What is being asked:
Return every record below exactly as written, omitting any pictures.

━━━ Records supplied ━━━

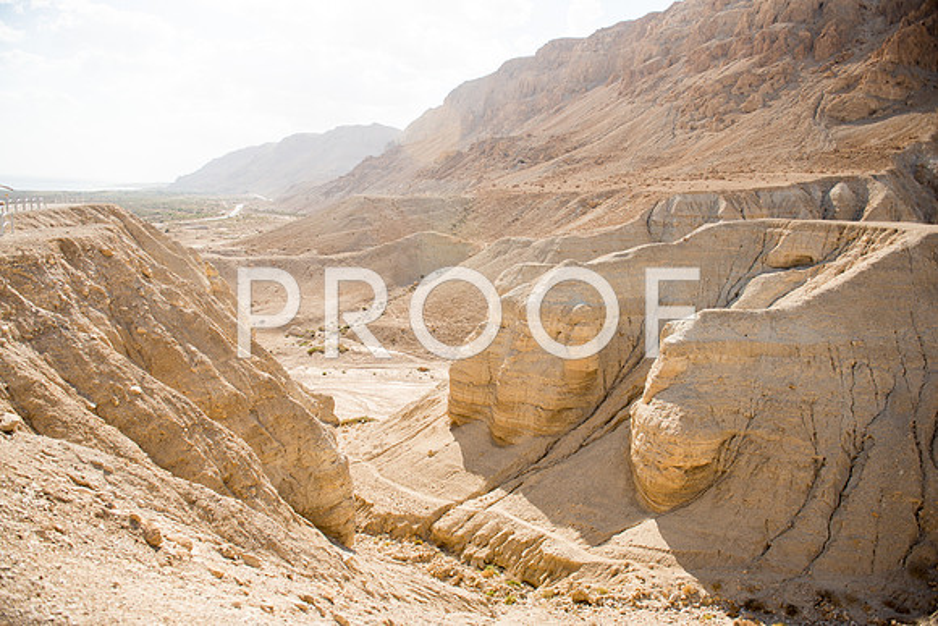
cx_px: 469
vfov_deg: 53.2
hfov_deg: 73.7
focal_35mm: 24
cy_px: 313
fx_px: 625
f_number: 2.8
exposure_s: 1/2500
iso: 200
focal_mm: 24
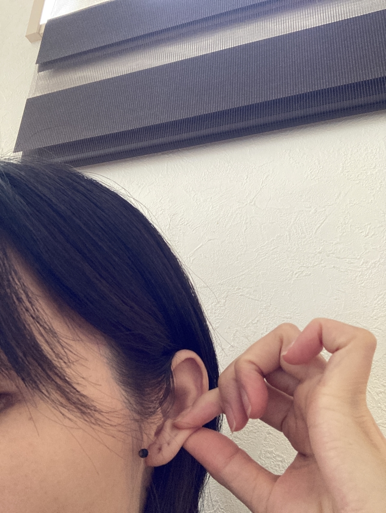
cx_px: 193
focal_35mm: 32
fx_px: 475
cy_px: 256
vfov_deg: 56.8
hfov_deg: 44.2
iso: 500
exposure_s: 1/30
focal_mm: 2.87
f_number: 2.2
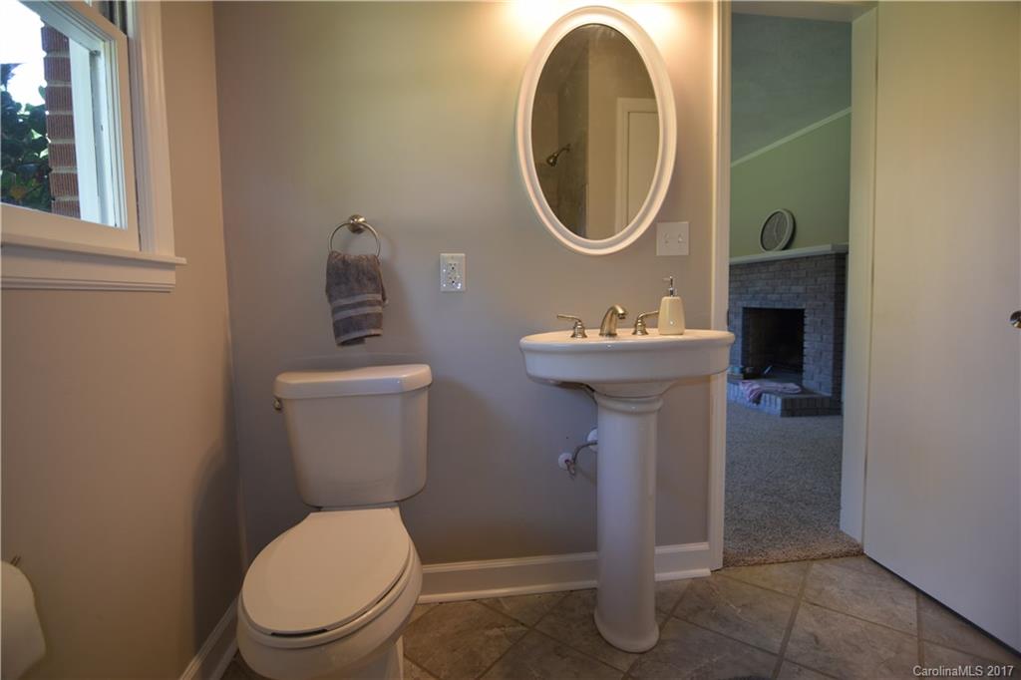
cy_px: 340
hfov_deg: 95.0
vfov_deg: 72.0
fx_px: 468
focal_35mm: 16
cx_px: 510
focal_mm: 11
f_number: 2.8
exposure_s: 1/60
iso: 100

━━━

Problem solution:
cx_px: 469
vfov_deg: 53.2
hfov_deg: 73.7
focal_35mm: 24
cy_px: 313
fx_px: 625
f_number: 2.8
exposure_s: 1/2500
iso: 200
focal_mm: 24
cx_px: 193
focal_35mm: 32
fx_px: 475
cy_px: 256
vfov_deg: 56.8
hfov_deg: 44.2
iso: 500
exposure_s: 1/30
focal_mm: 2.87
f_number: 2.2
cy_px: 340
hfov_deg: 95.0
vfov_deg: 72.0
fx_px: 468
focal_35mm: 16
cx_px: 510
focal_mm: 11
f_number: 2.8
exposure_s: 1/60
iso: 100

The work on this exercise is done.